Filmi izleyeli neredeyse on yıl kadar oluyor. Fakat o günden beri ne zaman Kuzey Irak konusu açılsa bu film aklıma gelir ve artık Türk dilinin zengin çağrışımlar yaratmaya çok yatkın olan yapısından mıdır nedir bilmiyorum, filmin adını bu kez "Kürtlerle Dans Eden Adam" olarak değiştiririm.
Tabii Amerikalılardan önce bir de "Kürtlerle Dans Eden Madam" vardı: Madam Mitterand! Fakat Madam ve onun şahsında Fransa'nın rolü çoktandır ikinci üçüncü sıraya düştüğü için şimdi bizi ve bütün dünyayı ilgilendiren baş aktör Amerika'dır. Amerika on iki yıldır bu bölgede "Kürtlerle dans eden adam"ı oynamaktadır. Ne var ki, bu, her iki taraf açısından da çok tehlikeli bir danstır.
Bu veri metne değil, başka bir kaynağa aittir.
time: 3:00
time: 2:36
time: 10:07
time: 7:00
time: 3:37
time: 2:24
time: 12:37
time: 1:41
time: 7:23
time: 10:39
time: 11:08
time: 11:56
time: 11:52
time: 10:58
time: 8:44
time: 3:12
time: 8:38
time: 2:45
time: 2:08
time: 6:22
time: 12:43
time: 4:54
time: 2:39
Amerika bu rolü oynamaya devam ettiği sürece, bu durumdan en çok rahatsızlık duyacak ülkenin Türkiye olacağı besbelli birşeydir. Türkiye'nin, Kürt kartını pek matah birşey zanneden ve bunu sürekli bir biçimde gözüne sokan Amerika ile arasındaki "stratejik müttefik"lik ilişkisinin aslında kocaman bir palavradan başka birşey olmadığını görmemesine, bunu fark etmemesine imkan yoktur. Amerika'nın Türkiye üzerinden kuzey cephesini açamamış olmasının gerisinde yatan en temel etkenlerden biri işte budur. Türkiye on iki yıldan bu yana sürekli olarak Kürtlerle yatıp kalkan Amerika'ya güvenmemiştir ve güvenmemekte de yerden göğe kadar haklıdır. Demek ki, bu tehlikeli dansı bundan sonra da sürdürmenin Amerika'ya maliyeti Türkiye'yi temelli kaybetmek noktasına kadar varabilir. Türkiye çoktandır bunun farkındadır ve maliyet hesaplarını bu ihtimale göre yapmakta olduğunda da hiç kuşku yoktur.
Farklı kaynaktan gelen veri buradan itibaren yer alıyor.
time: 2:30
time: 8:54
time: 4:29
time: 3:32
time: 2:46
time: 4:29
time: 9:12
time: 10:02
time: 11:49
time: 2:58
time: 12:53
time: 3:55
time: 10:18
Kürtlerin Kuzey Irak'ta Amerikan bayrağının ve askeri varlığının gölgesi altında "Musul ve Kerkük"ü işgal ile buradaki petroller üzerinden pay kaparak bağımsız bir Kürt Devleti kurmalarına Türkiye asla seyirci kalamaz ve kalmayacaktır. Bu duruma seyirci kalmayacak olan yalnızca Türkiye de değildir. İran ve Suriye de böyle bir emrivakiyi asla kabullenmeyecektir. Şu anda Kürtlerin bölge üzerindeki çok iyi bilinen emellerinden ötürü, Kuzey Irak'taki Türkmenler ise bugüne kadar Saddam'ın zulmüne en çok maruz kalanlar kendileri oldukları halde, Kürtlerle Saddam arasında bir tercih söz konusu olduğu zaman Saddam'ı tercih etmekte hiç tereddüt etmeyeceklerdir. Güneydeki Şii olanları da dahil olmak üzere, Irak'taki ve hatta o bölgedeki bütün Arapların gözünde Kürtler yegane hain durumuna düşeceklerdir. Sonuç ise bölgede Amerika'nın ve Irak'ta Kürtlerin yalnızlaşmasıdır. Amerika ne bölgede, ne de Irak'ta Kürtlerden başka dansedecek "partner" bulamayacaktır.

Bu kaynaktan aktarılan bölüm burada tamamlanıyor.